[REQUIRED WORK]
How many lines in this data contain the string "Silkscreen"? Reply with the number only.

**** INFORMATION ****

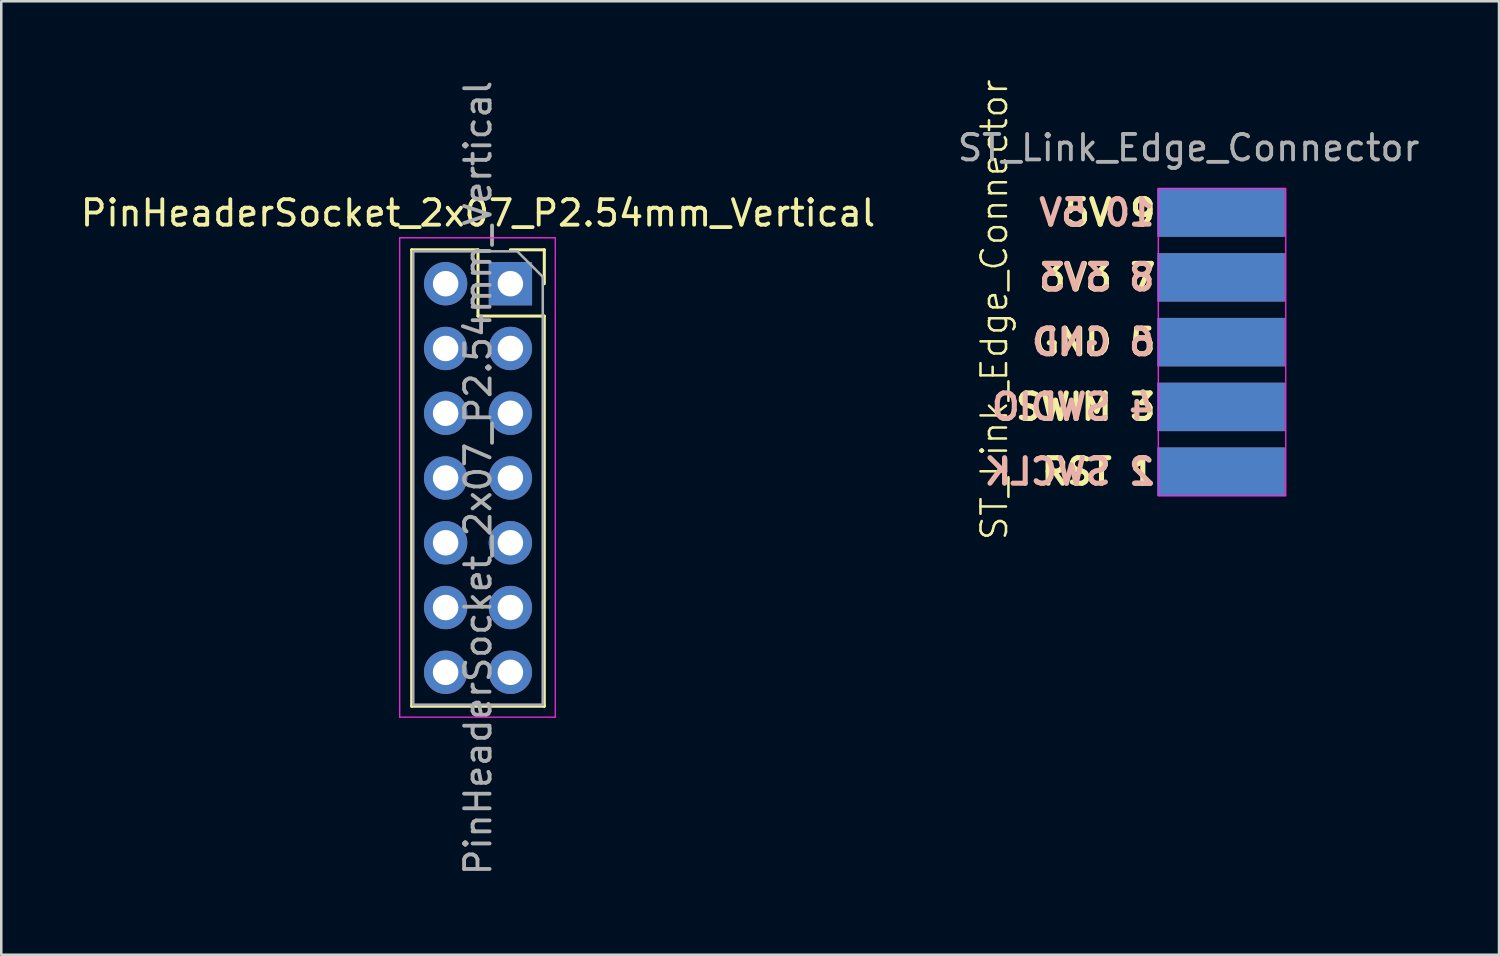
<source format=kicad_pcb>
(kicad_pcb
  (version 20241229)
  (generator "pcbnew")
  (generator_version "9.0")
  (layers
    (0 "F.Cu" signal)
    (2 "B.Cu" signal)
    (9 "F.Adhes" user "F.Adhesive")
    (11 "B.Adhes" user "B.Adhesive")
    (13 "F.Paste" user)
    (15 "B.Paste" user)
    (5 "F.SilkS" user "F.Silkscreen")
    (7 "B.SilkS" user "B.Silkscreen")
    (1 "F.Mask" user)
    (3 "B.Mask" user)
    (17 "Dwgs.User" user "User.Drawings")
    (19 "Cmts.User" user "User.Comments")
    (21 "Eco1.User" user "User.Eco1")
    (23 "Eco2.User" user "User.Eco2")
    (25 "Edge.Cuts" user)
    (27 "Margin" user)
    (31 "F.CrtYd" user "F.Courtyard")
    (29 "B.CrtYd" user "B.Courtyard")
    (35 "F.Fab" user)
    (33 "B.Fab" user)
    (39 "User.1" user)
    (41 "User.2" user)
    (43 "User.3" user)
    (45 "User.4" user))
  (footprint "ST_Link_Edge_Connector"
    (layer "F.Cu")
    (at 47.375 10.368)
    (property "Reference" "ST_Link_Edge_Connector" (at -11.43 -1.27 90) (unlocked yes) (layer "F.SilkS") (effects (font (size 1 1) (thickness 0.1))))
    (attr smd)
    (fp_rect (start -5 -6.03) (end 0 6.03) (stroke (width 0.05) (type default)) (fill no) (layer "F.CrtYd"))
    (fp_text user "5V 9" (at -5 -5.08 0) (unlocked yes) (layer "F.SilkS") (effects (font (size 1 1) (thickness 0.2) (bold yes)) (justify right)))
    (fp_text user "SWIM 3" (at -5 2.54 0) (unlocked yes) (layer "F.SilkS") (effects (font (size 1 1) (thickness 0.2) (bold yes)) (justify right)))
    (fp_text user "GND 5" (at -5 0 0) (unlocked yes) (layer "F.SilkS") (effects (font (size 1 1) (thickness 0.2) (bold yes)) (justify right)))
    (fp_text user "3V3 7" (at -5 -2.54 0) (unlocked yes) (layer "F.SilkS") (effects (font (size 1 1) (thickness 0.2) (bold yes)) (justify right)))
    (fp_text user "RST 1" (at -5 5.08 0) (unlocked yes) (layer "F.SilkS") (effects (font (size 1 1) (thickness 0.2) (bold yes)) (justify right)))
    (fp_text user "4 SWDIO" (at -5.04 2.54 0) (unlocked yes) (layer "B.SilkS") (effects (font (size 1 1) (thickness 0.2) (bold yes)) (justify left mirror)))
    (fp_text user "6 GND" (at -5.04 0 0) (unlocked yes) (layer "B.SilkS") (effects (font (size 1 1) (thickness 0.2) (bold yes)) (justify left mirror)))
    (fp_text user "2 SWCLK" (at -5.04 5.08 0) (unlocked yes) (layer "B.SilkS") (effects (font (size 1 1) (thickness 0.2) (bold yes)) (justify left mirror)))
    (fp_text user "8 3V3" (at -5.04 -2.54 0) (unlocked yes) (layer "B.SilkS") (effects (font (size 1 1) (thickness 0.2) (bold yes)) (justify left mirror)))
    (fp_text user "10 5V" (at -5.04 -5.08 0) (unlocked yes) (layer "B.SilkS") (effects (font (size 1 1) (thickness 0.2) (bold yes)) (justify left mirror)))
    (fp_text user "${REFERENCE}" (at -3.81 -7.62 0) (unlocked yes) (layer "F.Fab") (effects (font (size 1 1) (thickness 0.15))))
    (pad "1" smd rect (at -2.5 5.08) (size 5 1.9) (layers "F.Cu" "F.Mask" "F.Paste"))
    (pad "2" smd rect (at -2.54 5.08) (size 5 1.9) (layers "B.Cu" "B.Mask" "B.Paste"))
    (pad "3" smd rect (at -2.5 2.54) (size 5 1.9) (layers "F.Cu" "F.Mask" "F.Paste"))
    (pad "4" smd rect (at -2.54 2.54) (size 5 1.9) (layers "B.Cu" "B.Mask" "B.Paste"))
    (pad "5" smd rect (at -2.5 0) (size 5 1.9) (layers "F.Cu" "F.Mask" "F.Paste"))
    (pad "6" smd rect (at -2.54 0) (size 5 1.9) (layers "B.Cu" "B.Mask" "B.Paste"))
    (pad "7" smd rect (at -2.5 -2.54) (size 5 1.9) (layers "F.Cu" "F.Mask" "F.Paste"))
    (pad "8" smd rect (at -2.54 -2.54) (size 5 1.9) (layers "B.Cu" "B.Mask" "B.Paste"))
    (pad "9" smd rect (at -2.5 -5.08) (size 5 1.9) (layers "F.Cu" "F.Mask" "F.Paste"))
    (pad "10" smd rect (at -2.54 -5.08) (size 5 1.9) (layers "B.Cu" "B.Mask" "B.Paste")))
  (footprint "PinHeaderSocket_2x07_P2.54mm_Vertical"
    (layer "F.Cu")
    (at 16.966 8.076)
    (property "Reference" "PinHeaderSocket_2x07_P2.54mm_Vertical" (at -1.27 -2.77 0) (layer "F.SilkS") (effects (font (size 1 1) (thickness 0.15))))
    (attr through_hole)
    (fp_line (start -3.87 -1.33) (end -3.87 16.57) (stroke (width 0.12) (type solid)) (layer "F.SilkS"))
    (fp_line (start -3.87 -1.33) (end -1.27 -1.33) (stroke (width 0.12) (type solid)) (layer "F.SilkS"))
    (fp_line (start -3.87 16.57) (end 1.33 16.57) (stroke (width 0.12) (type solid)) (layer "F.SilkS"))
    (fp_line (start -1.27 -1.33) (end -1.27 1.27) (stroke (width 0.12) (type solid)) (layer "F.SilkS"))
    (fp_line (start -1.27 1.27) (end 1.33 1.27) (stroke (width 0.12) (type solid)) (layer "F.SilkS"))
    (fp_line (start 0 -1.33) (end 1.33 -1.33) (stroke (width 0.12) (type solid)) (layer "F.SilkS"))
    (fp_line (start 1.33 -1.33) (end 1.33 0) (stroke (width 0.12) (type solid)) (layer "F.SilkS"))
    (fp_line (start 1.33 1.27) (end 1.33 16.57) (stroke (width 0.12) (type solid)) (layer "F.SilkS"))
    (fp_line (start -4.34 -1.8) (end 1.76 -1.8) (stroke (width 0.05) (type solid)) (layer "F.CrtYd"))
    (fp_line (start -4.34 17) (end -4.34 -1.8) (stroke (width 0.05) (type solid)) (layer "F.CrtYd"))
    (fp_line (start 1.76 -1.8) (end 1.76 17) (stroke (width 0.05) (type solid)) (layer "F.CrtYd"))
    (fp_line (start 1.76 17) (end -4.34 17) (stroke (width 0.05) (type solid)) (layer "F.CrtYd"))
    (fp_line (start -3.81 -1.27) (end 0.27 -1.27) (stroke (width 0.1) (type solid)) (layer "F.Fab"))
    (fp_line (start -3.81 16.51) (end -3.81 -1.27) (stroke (width 0.1) (type solid)) (layer "F.Fab"))
    (fp_line (start 0.27 -1.27) (end 1.27 -0.27) (stroke (width 0.1) (type solid)) (layer "F.Fab"))
    (fp_line (start 1.27 -0.27) (end 1.27 16.51) (stroke (width 0.1) (type solid)) (layer "F.Fab"))
    (fp_line (start 1.27 16.51) (end -3.81 16.51) (stroke (width 0.1) (type solid)) (layer "F.Fab"))
    (fp_text user "${REFERENCE}" (at -1.27 7.62 90) (layer "F.Fab") (effects (font (size 1 1) (thickness 0.15))))
    (pad "1" thru_hole rect (at 0 0) (size 1.7 1.7) (drill 1) (layers "*.Cu" "*.Mask"))
    (pad "2" thru_hole oval (at -2.54 0) (size 1.7 1.7) (drill 1) (layers "*.Cu" "*.Mask"))
    (pad "3" thru_hole oval (at 0 2.54) (size 1.7 1.7) (drill 1) (layers "*.Cu" "*.Mask"))
    (pad "4" thru_hole oval (at -2.54 2.54) (size 1.7 1.7) (drill 1) (layers "*.Cu" "*.Mask"))
    (pad "5" thru_hole oval (at 0 5.08) (size 1.7 1.7) (drill 1) (layers "*.Cu" "*.Mask"))
    (pad "6" thru_hole oval (at -2.54 5.08) (size 1.7 1.7) (drill 1) (layers "*.Cu" "*.Mask"))
    (pad "7" thru_hole oval (at 0 7.62) (size 1.7 1.7) (drill 1) (layers "*.Cu" "*.Mask"))
    (pad "8" thru_hole oval (at -2.54 7.62) (size 1.7 1.7) (drill 1) (layers "*.Cu" "*.Mask"))
    (pad "9" thru_hole oval (at 0 10.16) (size 1.7 1.7) (drill 1) (layers "*.Cu" "*.Mask"))
    (pad "10" thru_hole oval (at -2.54 10.16) (size 1.7 1.7) (drill 1) (layers "*.Cu" "*.Mask"))
    (pad "11" thru_hole oval (at 0 12.7) (size 1.7 1.7) (drill 1) (layers "*.Cu" "*.Mask"))
    (pad "12" thru_hole oval (at -2.54 12.7) (size 1.7 1.7) (drill 1) (layers "*.Cu" "*.Mask"))
    (pad "13" thru_hole oval (at 0 15.24) (size 1.7 1.7) (drill 1) (layers "*.Cu" "*.Mask"))
    (pad "14" thru_hole oval (at -2.54 15.24) (size 1.7 1.7) (drill 1) (layers "*.Cu" "*.Mask")))
  (gr_rect
    (start -3 -3)
    (end 55.738 34.393)
    (stroke (width 0.1) (type default))
    (fill no)
    (layer "Edge.Cuts")))
</source>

****

[TASK RESULT]
2